As part of a broader climate strategy, Carbon Capture and Storage (CCS) offers an innovative approach to capturing emissions at their source and mitigating their impact on the environment. It works by capturing carbon dioxide (CO₂) emissions from major sources such as power plants, industrial facilities, or even directly from the atmosphere, then storing the CO₂ deep underground to keep it out of the atmosphere.
In a world where CO₂ emissions are a major driver of global warming, CCS is seen as a crucial part of the toolkit for countries aiming to reach net-zero emissions, including Indonesia. According to the International Energy Agency (IEA), CCS could contribute to 14% of the cumulative emissions reductions needed by 2050 under the Sustainable Development Scenario.
How Does CCS Work?
Carbon Capture and Storage involves three primary stages:
1. Capture
This initial phase focuses on separating CO₂ from other gases produced during industrial processes or energy generation. The separation process typically involves techniques such as chemical absorption, physical adsorption, or membrane filtration to isolate CO₂ from gases like nitrogen, oxygen, water vapor, and sulfur compounds.
There are three main methods used in capture technologies:
- Post-combustion capture: CO₂ is removed from flue gases after burning fuel, using chemical solvents like amines.
- Pre-combustion capture: Fuel is processed before burning, producing a mix of hydrogen and CO₂. The CO₂ is captured before combustion.

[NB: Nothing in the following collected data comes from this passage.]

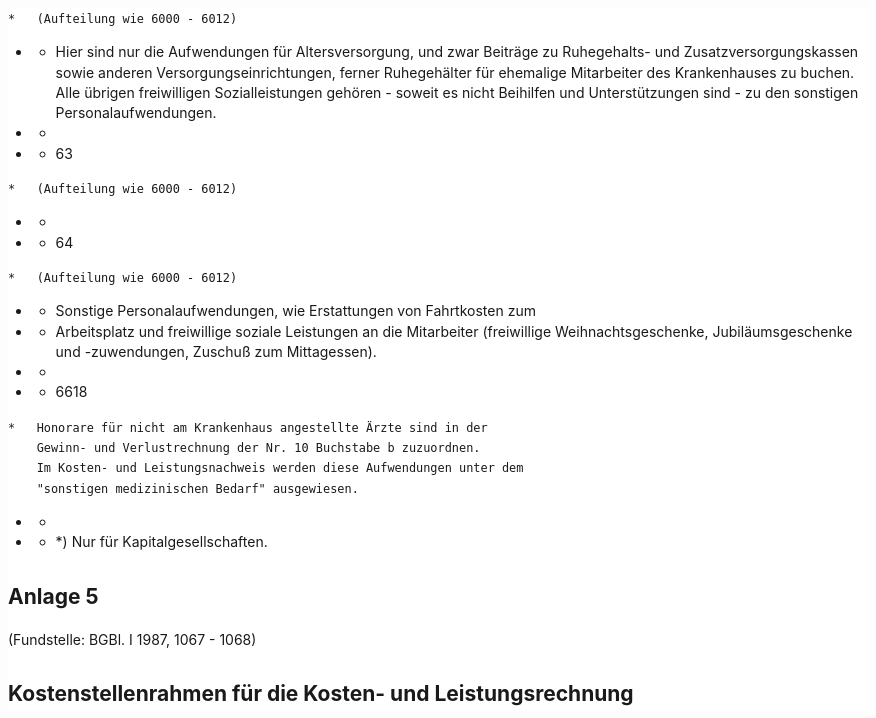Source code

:     *   (Aufteilung wie 6000 - 6012)


*    *   Hier sind nur die Aufwendungen für Altersversorgung, und zwar Beiträge
        zu Ruhegehalts- und Zusatzversorgungskassen sowie anderen
        Versorgungseinrichtungen, ferner Ruhegehälter für ehemalige
        Mitarbeiter des Krankenhauses zu buchen.
        Alle übrigen freiwilligen Sozialleistungen gehören - soweit es nicht
        Beihilfen und Unterstützungen sind - zu den sonstigen
        Personalaufwendungen.


*    *

*    *   63

    *   (Aufteilung wie 6000 - 6012)


*    *

*    *   64

    *   (Aufteilung wie 6000 - 6012)


*    *   Sonstige Personalaufwendungen, wie Erstattungen von Fahrtkosten zum


*    *   Arbeitsplatz und freiwillige soziale Leistungen an die Mitarbeiter
        (freiwillige Weihnachtsgeschenke, Jubiläumsgeschenke und -zuwendungen,
        Zuschuß zum Mittagessen).


*    *

*    *   6618

    *   Honorare für nicht am Krankenhaus angestellte Ärzte sind in der
        Gewinn- und Verlustrechnung der Nr. 10 Buchstabe b zuzuordnen.
        Im Kosten- und Leistungsnachweis werden diese Aufwendungen unter dem
        "sonstigen medizinischen Bedarf" ausgewiesen.


*    *

*    *
        \*) Nur für Kapitalgesellschaften.








## Anlage 5

(Fundstelle: BGBl. I 1987, 1067 - 1068)

## Kostenstellenrahmen für die Kosten- und Leistungsrechnung
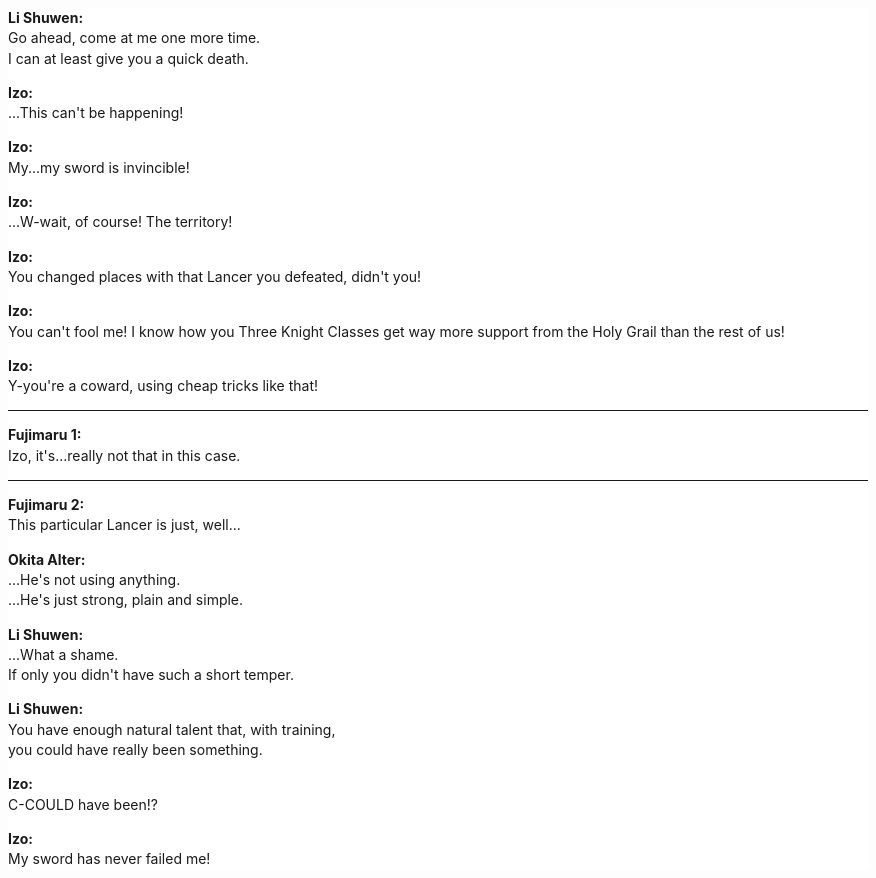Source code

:   
**Li Shuwen:**   
Go ahead, come at me one more time.  
I can at least give you a quick death.  
  
   
**Izo:**   
...This can't be happening!  
  
   
**Izo:**   
My...my sword is invincible!  
  
   
**Izo:**   
...W-wait, of course! The territory!  
  
   
**Izo:**   
You changed places with that Lancer you defeated, didn't you!  
  
   
**Izo:**   
You can't fool me! I know how you Three Knight Classes get way more support from the Holy Grail than the rest of us!  
  
   
**Izo:**   
Y-you're a coward, using cheap tricks like that!  
  
   
---  
  
**Fujimaru 1:**   
Izo, it's...really not that in this case.  
  
---  
  
**Fujimaru 2:**   
This particular Lancer is just, well...  
   
  
   
**Okita Alter:**   
...He's not using anything.  
...He's just strong, plain and simple.  
  
   
**Li Shuwen:**   
...What a shame.  
If only you didn't have such a short temper.  
  
   
**Li Shuwen:**   
You have enough natural talent that, with training,  
you could have really been something.  
  
   
**Izo:**   
C-COULD have been!?  
  
   
**Izo:**   
My sword has never failed me!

- Oxy-fuel combustion: Fuel is burned in pure oxygen, producing a CO₂-rich exhaust that’s easier to capture.
2. Transport
Once the CO₂ is captured, it needs to be transported to a secure storage site. This usually involves compressing the CO₂ into a dense fluid so it can move more efficiently.
Transport methods include:
- Pipelines – the most common and efficient method, especially for long distances.
- Ships – useful when moving CO₂ between islands or across seas.
- Trucks or trains – typically used for short-distance or pilot-scale projects.
Just like how oil and gas are distributed, CO₂ transport networks are a key part of enabling wide-scale CCS deployment.
3. Storage
In the final step, the CO₂ is injected deep underground, typically more than 800 meters below the Earth’s surface into natural geological formations.
Common storage sites include:
- Depleted oil and gas fields: Geological formations that previously held oil and natural gas for millions of years, demonstrating their capacity to securely contain fluids over long periods.
- Saline aquifers: Deep, porous rock formations saturated with highly saline (salty) water, which are well-suited for CO₂ storage due to their widespread availability and volume.
- Unmineable coal seams: Deep coal layers that are too difficult or costly to mine. CO₂ can be injected into these seams and adsorbed onto the coal surface, potentially displacing methane that can then be recovered and used.
These underground formations are covered by layers of impermeable rock, acting like natural seals that keep the CO₂ trapped for thousands of years.
Once safely stored, the CO₂ no longer contributes to atmospheric emissions. That’s how CCS plays a critical role in decarbonizing industries and supporting long-term environmental sustainability for future generations.
CCS in Indonesia: A Step Toward a Green Economy
Indonesia has committed to reaching net-zero emissions by 2060. CCS is one of the priority technologies identified in the government’s roadmap to support a low-carbon future, especially in hard-to-abate sectors like cement, petrochemicals, and energy production.
As the country advances pilot projects and develops supporting regulations, CCS is increasingly recognized as a strategic complement to renewable energy. Its successful implementation could accelerate the shift toward a low-carbon economy, ensuring energy security while supporting long-term environmental goals.